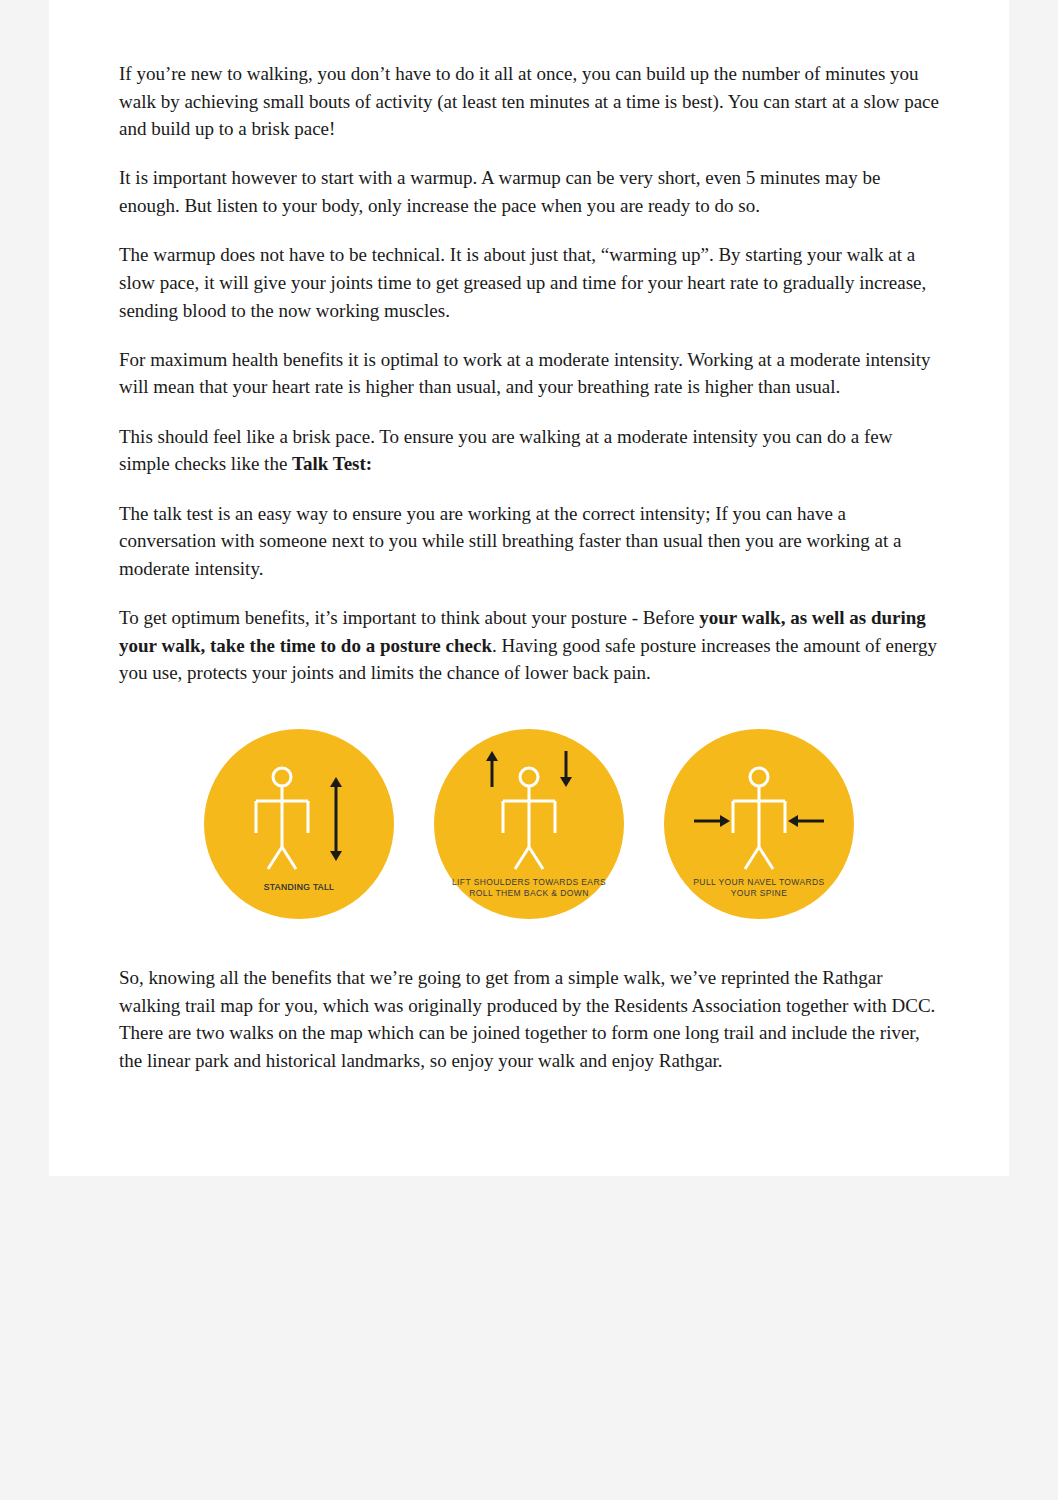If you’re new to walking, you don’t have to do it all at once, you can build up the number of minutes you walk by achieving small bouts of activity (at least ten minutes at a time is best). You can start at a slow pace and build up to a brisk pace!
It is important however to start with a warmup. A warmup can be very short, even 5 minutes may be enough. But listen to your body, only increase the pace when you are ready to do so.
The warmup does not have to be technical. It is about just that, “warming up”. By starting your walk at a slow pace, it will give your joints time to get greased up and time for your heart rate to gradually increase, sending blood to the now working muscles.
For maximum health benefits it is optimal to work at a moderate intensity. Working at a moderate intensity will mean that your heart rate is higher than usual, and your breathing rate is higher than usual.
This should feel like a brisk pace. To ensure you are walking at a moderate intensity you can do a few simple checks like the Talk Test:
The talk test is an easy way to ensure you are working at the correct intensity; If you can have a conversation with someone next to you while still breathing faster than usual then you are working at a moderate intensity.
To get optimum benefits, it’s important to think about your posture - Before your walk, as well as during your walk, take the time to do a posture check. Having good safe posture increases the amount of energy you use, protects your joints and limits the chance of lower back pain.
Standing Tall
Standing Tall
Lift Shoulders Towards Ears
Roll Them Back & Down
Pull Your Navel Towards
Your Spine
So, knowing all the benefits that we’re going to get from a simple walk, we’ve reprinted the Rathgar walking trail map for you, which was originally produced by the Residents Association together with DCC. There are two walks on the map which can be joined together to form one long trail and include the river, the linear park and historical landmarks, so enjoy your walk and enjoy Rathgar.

⁂

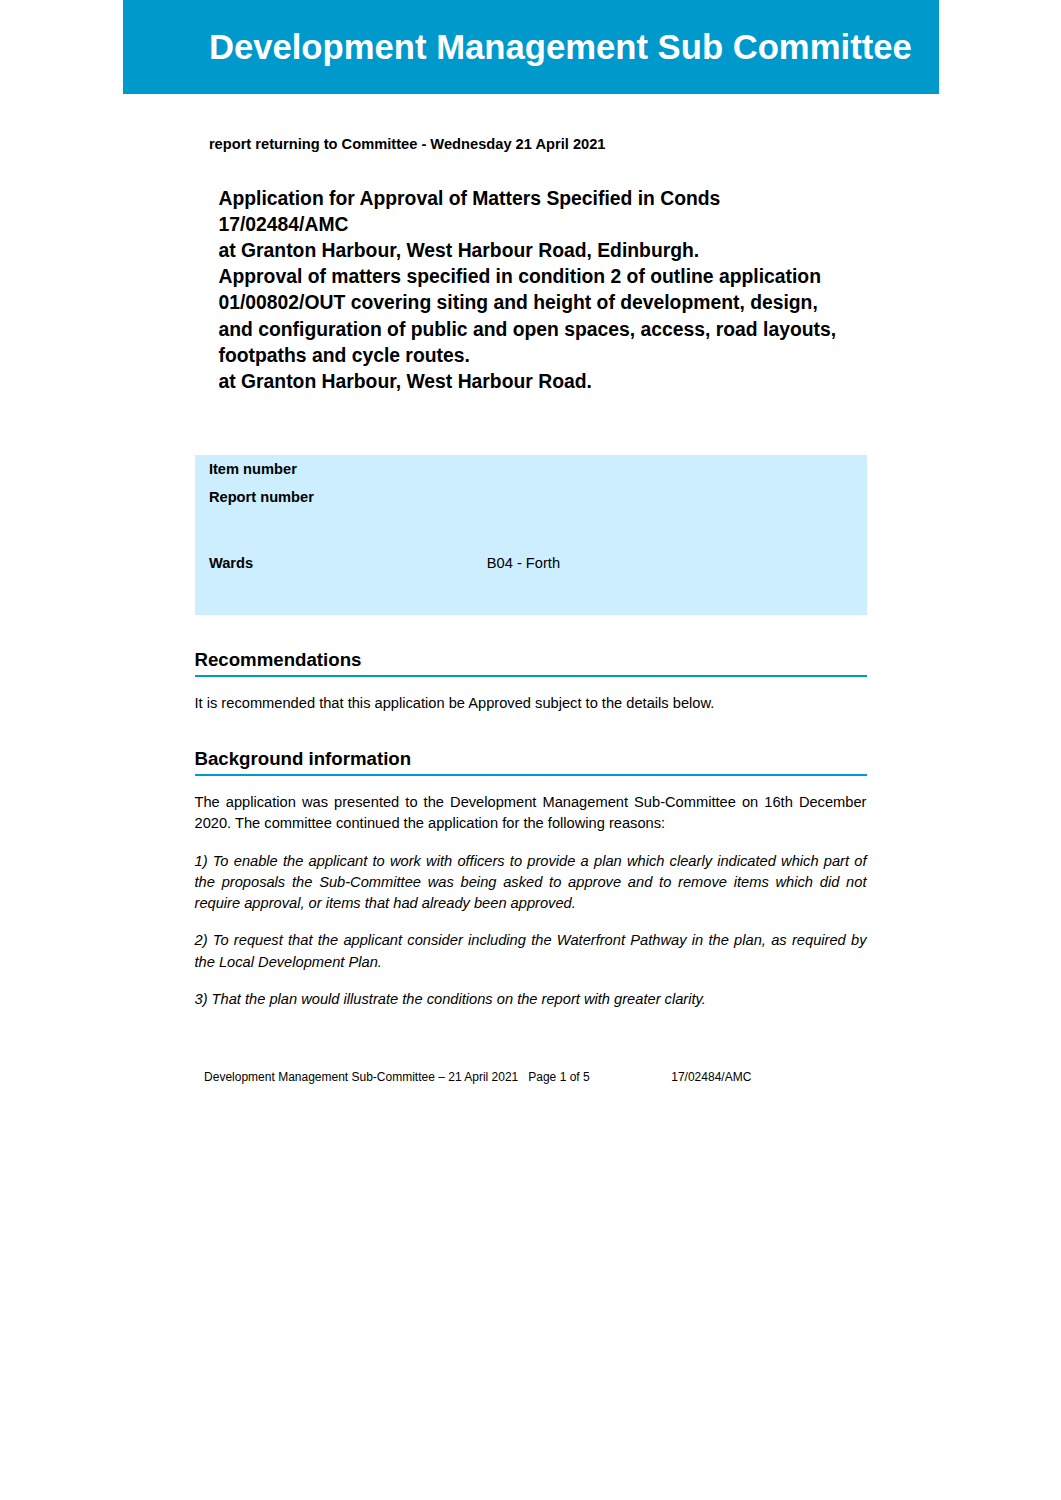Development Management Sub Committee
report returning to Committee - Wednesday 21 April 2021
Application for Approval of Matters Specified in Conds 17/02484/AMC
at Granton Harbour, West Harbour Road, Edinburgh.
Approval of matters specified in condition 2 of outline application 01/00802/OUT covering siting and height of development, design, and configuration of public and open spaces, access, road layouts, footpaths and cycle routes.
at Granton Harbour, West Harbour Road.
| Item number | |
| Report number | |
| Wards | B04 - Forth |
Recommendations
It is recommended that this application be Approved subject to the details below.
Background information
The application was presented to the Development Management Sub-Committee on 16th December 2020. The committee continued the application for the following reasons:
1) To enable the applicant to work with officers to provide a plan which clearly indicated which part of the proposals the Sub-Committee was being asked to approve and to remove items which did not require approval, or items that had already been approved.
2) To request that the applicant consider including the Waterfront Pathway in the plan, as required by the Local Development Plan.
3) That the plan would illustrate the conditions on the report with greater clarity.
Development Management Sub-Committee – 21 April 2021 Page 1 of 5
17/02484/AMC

⁂

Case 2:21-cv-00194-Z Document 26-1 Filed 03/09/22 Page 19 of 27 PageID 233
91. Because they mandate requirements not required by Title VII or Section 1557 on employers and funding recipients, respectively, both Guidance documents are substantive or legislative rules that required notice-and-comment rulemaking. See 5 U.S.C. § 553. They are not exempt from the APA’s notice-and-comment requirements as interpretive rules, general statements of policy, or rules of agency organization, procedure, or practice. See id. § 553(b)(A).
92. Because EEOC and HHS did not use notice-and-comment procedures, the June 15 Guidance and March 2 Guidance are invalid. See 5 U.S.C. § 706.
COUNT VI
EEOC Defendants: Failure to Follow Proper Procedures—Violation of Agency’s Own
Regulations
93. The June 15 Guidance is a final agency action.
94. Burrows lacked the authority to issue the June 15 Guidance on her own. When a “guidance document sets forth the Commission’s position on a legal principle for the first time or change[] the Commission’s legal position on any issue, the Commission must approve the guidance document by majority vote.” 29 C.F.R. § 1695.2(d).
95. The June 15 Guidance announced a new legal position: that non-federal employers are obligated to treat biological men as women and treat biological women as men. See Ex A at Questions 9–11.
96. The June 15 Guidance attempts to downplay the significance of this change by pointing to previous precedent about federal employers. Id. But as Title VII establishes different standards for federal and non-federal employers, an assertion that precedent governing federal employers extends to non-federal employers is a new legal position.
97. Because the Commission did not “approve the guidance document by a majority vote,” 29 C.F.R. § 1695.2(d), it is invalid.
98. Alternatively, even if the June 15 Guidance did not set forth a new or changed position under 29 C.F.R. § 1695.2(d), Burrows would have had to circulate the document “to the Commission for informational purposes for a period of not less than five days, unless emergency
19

⁂

-- TASK GOAL --
Could you set down, exactly as written, the lines above between the one holding "Background information" and the one holding "1) To enable", inclusive, and nothing more?

-- SOLUTION TO THIS PROBLEM --
Background information
The application was presented to the Development Management Sub-Committee on 16th December 2020. The committee continued the application for the following reasons:
1) To enable the applicant to work with officers to provide a plan which clearly indicated which part of the proposals the Sub-Committee was being asked to approve and to remove items which did not require approval, or items that had already been approved.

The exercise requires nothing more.